A solução? Tanto Romanzi como Raassen garantem que passa pela “melhor formação dos médicos” (alguns recebem apenas “dois meses de instrução”) e defendem que as equipas devem realizar cesarianas sob supervisão antes de serem enviados para hospitais”. No entanto, esse problema não é apenas resultado de cesarianas mal feitas. Com base em dados do Centro Nacional de Fístula do Bangladesh, o cirurgião Nazmul Huda, que também faz parte do projeto Fístula Care Plus no Bangladesh, afirmou que “em três grandes hospitais do Bangladesh, entre 2012 e 2014, 27% das fístulas foram iatrogénicas, mas três quartos foram causados ​​por histerectomias de má qualidade”. Ou seja, a falta de acesso a cuidados de saúde de qualidade estende-se pela vida inteira de uma mulher nos países mais pobres do mundo.

Já o médico nigeriado Sanda de Ganda, do Hospital Nacional de Lamorde Niamey, do Niger, destacou os casos de fístula causados pela violência sexual e pela mutilação genital feminina, que, no seu entender, podem ser consideradas fístulas iatrogénicas. E aqui, os fatores culturais são os principais responsáveis.

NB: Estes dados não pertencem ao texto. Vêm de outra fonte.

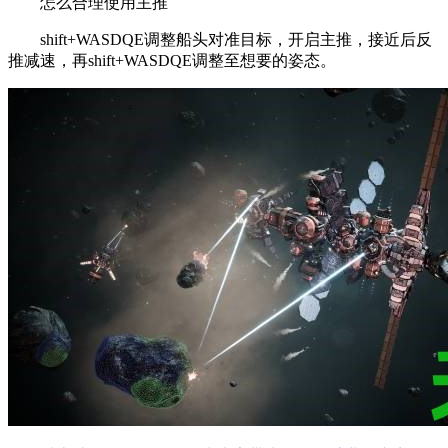
怎么合理使用主推
shift+WASDQE调整船头对准目标，开启主推，接近后反
推减速，再shift+WASDQE调整至想要的姿态。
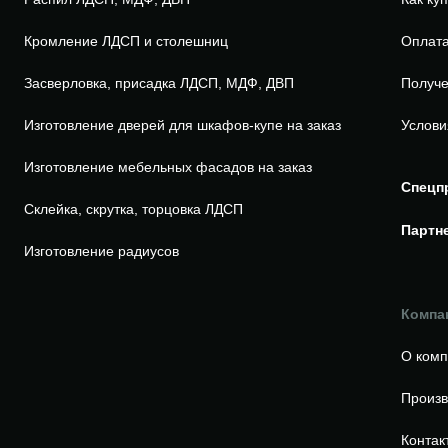
Кромление ЛДСП и столешниц
Оплата
Засверловка, присадка ЛДСП, МДФ, ДВП
Получе
Изготовление дверей для шкафов-купе на заказ
Услови
Изготовление мебельных фасадов на заказ
Спецп
Склейка, скрутка, торцовка ЛДСП
Партн
Изготовление радиусов
Компа
О ком
Произв
Контак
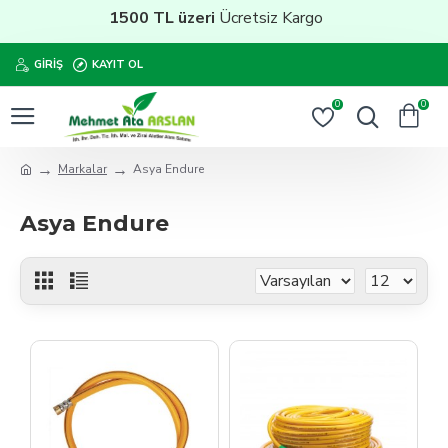
1500 TL üzeri
Ücretsiz Kargo
GIRIŞ
KAYIT OL
0
0
Markalar
Asya Endure
Asya Endure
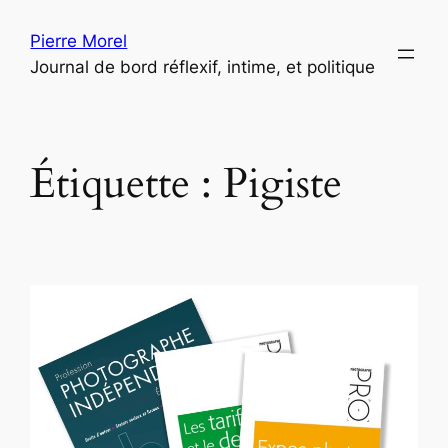
Aller
Pierre Morel
au
Journal de bord réflexif, intime, et politique
contenu
Étiquette :
Pigiste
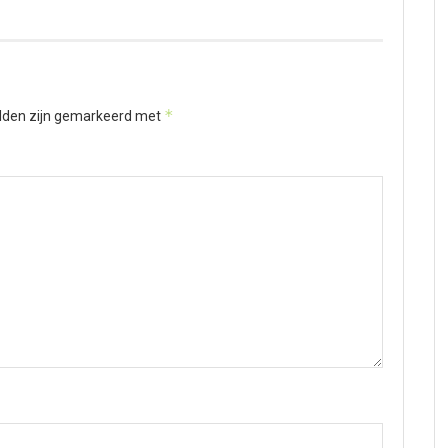
*
elden zijn gemarkeerd met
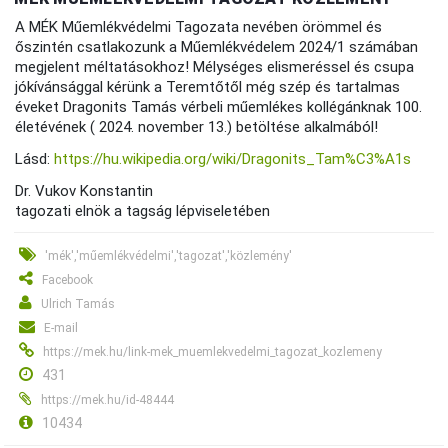
A MÉK Műemlékvédelmi Tagozata nevében örömmel és
őszintén csatlakozunk a Műemlékvédelem 2024/1 számában
megjelent méltatásokhoz! Mélységes elismeréssel és csupa
jókívánsággal kérünk a Teremtőtől még szép és tartalmas
éveket Dragonits Tamás vérbeli műemlékes kollégánknak 100.
életévének ( 2024. november 13.) betöltése alkalmából!
Lásd:
https://hu.wikipedia.org/wiki/Dragonits_Tam%C3%A1s
Dr. Vukov Konstantin
tagozati elnök a tagság lépviseletében
'mék','műemlékvédelmi','tagozat','közlemény'
Facebook
Ulrich Tamás
E-mail
https://mek.hu/link-mek_muemlekvedelmi_tagozat_kozlemeny
431
https://mek.hu/id-48444
10434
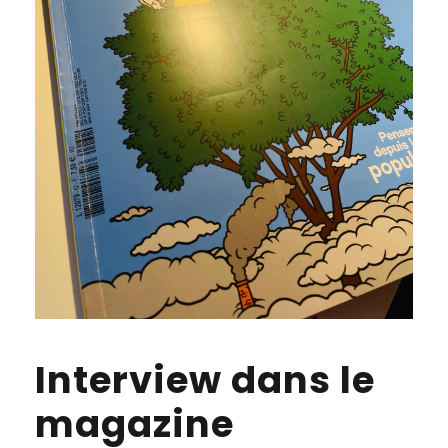
Interview dans le
magazine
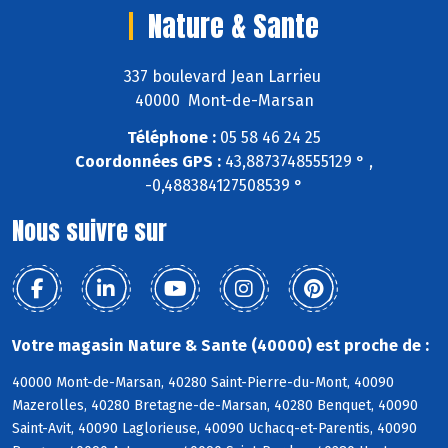
Nature & Sante
337 boulevard Jean Larrieu
40000 Mont-de-Marsan
Téléphone :
05 58 46 24 25
Coordonnées GPS :
43,8873748555129 ° ,
-0,488384127508539 °
Nous suivre sur
Votre magasin Nature & Sante (40000) est proche de :
40000 Mont-de-Marsan, 40280 Saint-Pierre-du-Mont, 40090
Mazerolles, 40280 Bretagne-de-Marsan, 40280 Benquet, 40090
Saint-Avit, 40090 Laglorieuse, 40090 Uchacq-et-Parentis, 40090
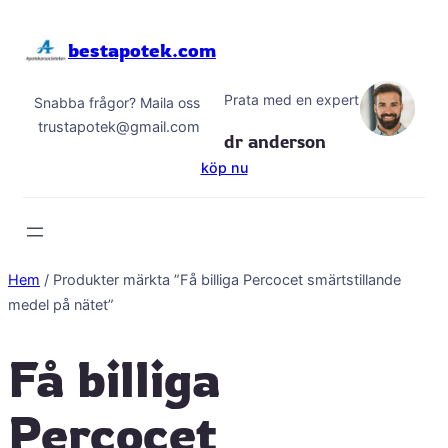
Hoppa
till
bestapotek.com
innehåll
Prata med en expert
Snabba frågor? Maila oss
trustapotek@gmail.com
dr anderson
köp nu
Hem
/ Produkter märkta ”Få billiga Percocet smärtstillande
medel på nätet”
Få billiga
Percocet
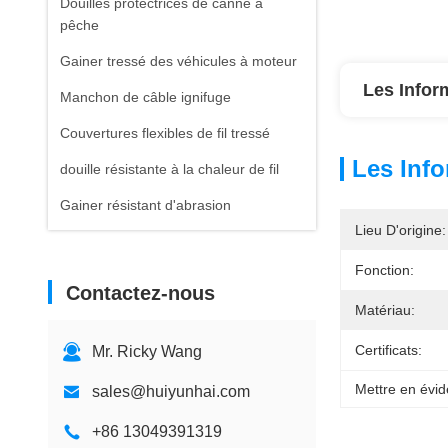
Douilles protectrices de canne à
pêche
Gainer tressé des véhicules à moteur
Les Infor
Manchon de câble ignifuge
Couvertures flexibles de fil tressé
Les Info
douille résistante à la chaleur de fil
Gainer résistant d'abrasion
Lieu D'origine:
Fonction:
Contactez-nous
Matériau:
Certificats:
Mr. Ricky Wang
Mettre en évid
sales@huiyunhai.com
+86 13049391319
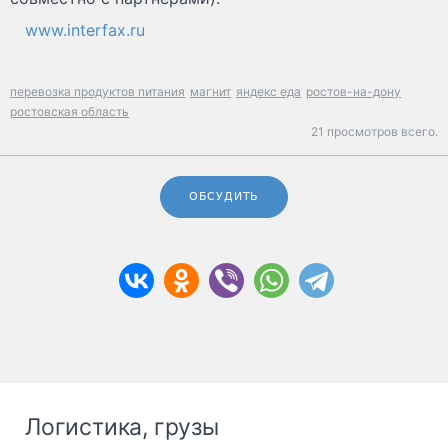
www.interfax.ru
перевозка продуктов питания
магнит
яндекс еда
ростов-на-дону
ростовская область
21 просмотров всего.
ОБСУДИТЬ
Логистика, грузы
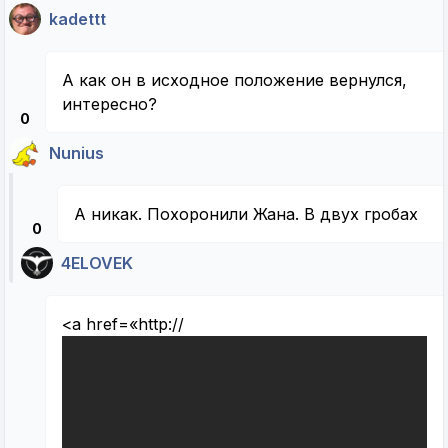
kadettt
А как он в исходное положение вернулся,
интересно?
0
Nunius
А никак. Похоронили Жана. В двух гробах
0
4ELOVEK
<a href=«http://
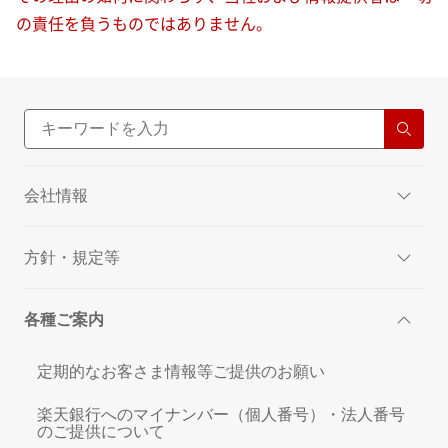
の責任を負うものではありません。
会社情報
方針・規定等
各種ご案内
定期的なお客さま情報等ご提供のお願い
楽天銀行へのマイナンバー（個人番号）・法人番号
のご提供について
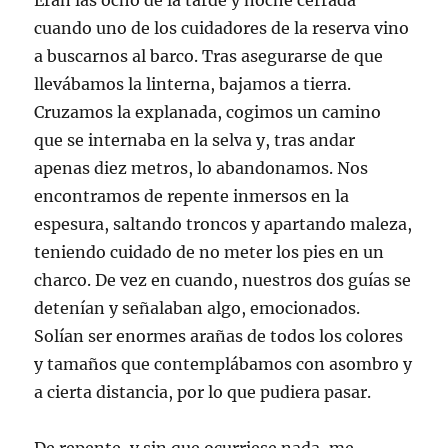
Eran las ocho de la tarde y noche cerrada
cuando uno de los cuidadores de la reserva vino
a buscarnos al barco. Tras asegurarse de que
llevábamos la linterna, bajamos a tierra.
Cruzamos la explanada, cogimos un camino
que se internaba en la selva y, tras andar
apenas diez metros, lo abandonamos. Nos
encontramos de repente inmersos en la
espesura, saltando troncos y apartando maleza,
teniendo cuidado de no meter los pies en un
charco. De vez en cuando, nuestros dos guías se
detenían y señalaban algo, emocionados.
Solían ser enormes arañas de todos los colores
y tamaños que contemplábamos con asombro y
a cierta distancia, por lo que pudiera pasar.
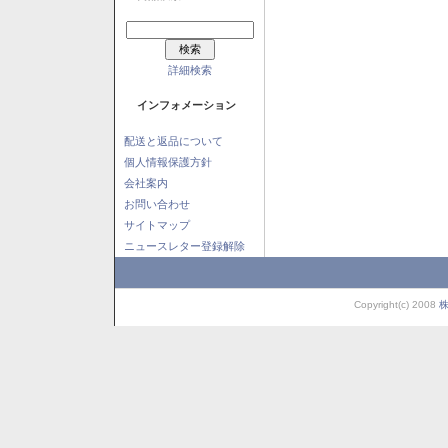
詳細検索
インフォメーション
配送と返品について
個人情報保護方針
会社案内
お問い合わせ
サイトマップ
ニュースレター登録解除
Copyright(c) 2008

É que em alguns grupos étnicos é costume as raparigas casarem cedo, o que, por si só, aumenta o risco de partos obstruídos. E quando a mãe não cresceu o suficiente, explicou Sanda de Ganda, “a pélvis também não se desenvolveu o suficiente para o bebé nascer normalmente”. O especialista nigeriano não acabou a sua intervenção na Conferência Internacional sobre Saúde Materna e Neonatal sem antes alertar para a necessidade de acabar com a pressão que algumas culturas colocam nas mulheres grávidas para que tenham um parto domiciliar: “As que vão a um hospital são frequentemente consideradas fracas ou anormais. Então preferem sofrer um parto obstruído em casa. A circuncisão feminina, quando praticada na forma severa de infibulação, pode causar cicatrizes terríveis que levam ao parto obstruído”.

Catarina Furtado abraça esta causa

Desde 2003 que está a decorrer em 49 países da áfrica, Ásia e região Árabe uma campanha internacional para eliminar a fístula obstétrica, Lançada pelo Fundo das Nações Unidas para a População (UNFPA), concentra-se na prevenção, tratamento e reabilitação desta lesão que tem consequências devastadoras para as mulheres, que acabam por sofrer em silêncio e em isolamento completo. Uma das embaixadoras de Boa Vontade do UNFPA para esta causa é a atriz e apresentadora Catarina Furtado.

Perfil das mulheres com fístula obstétrica

fistula incontinence

A maioria das mulheres com fístula obstétrica:

  • Vive nos meios rurais, longe de unidades de saúde;
  • Tem menos de trinta anos;
  • Casa-se e engravida muito cedo;
  • Tem baixa escolaridade;
  • Desconhece os métodos de prevenção da gravidez;
  • Tem muitos filhos (em Moçambique, por exemplo, a taxa média de fecundidade é de seis filhos por cada mulher com fístula obstétrica).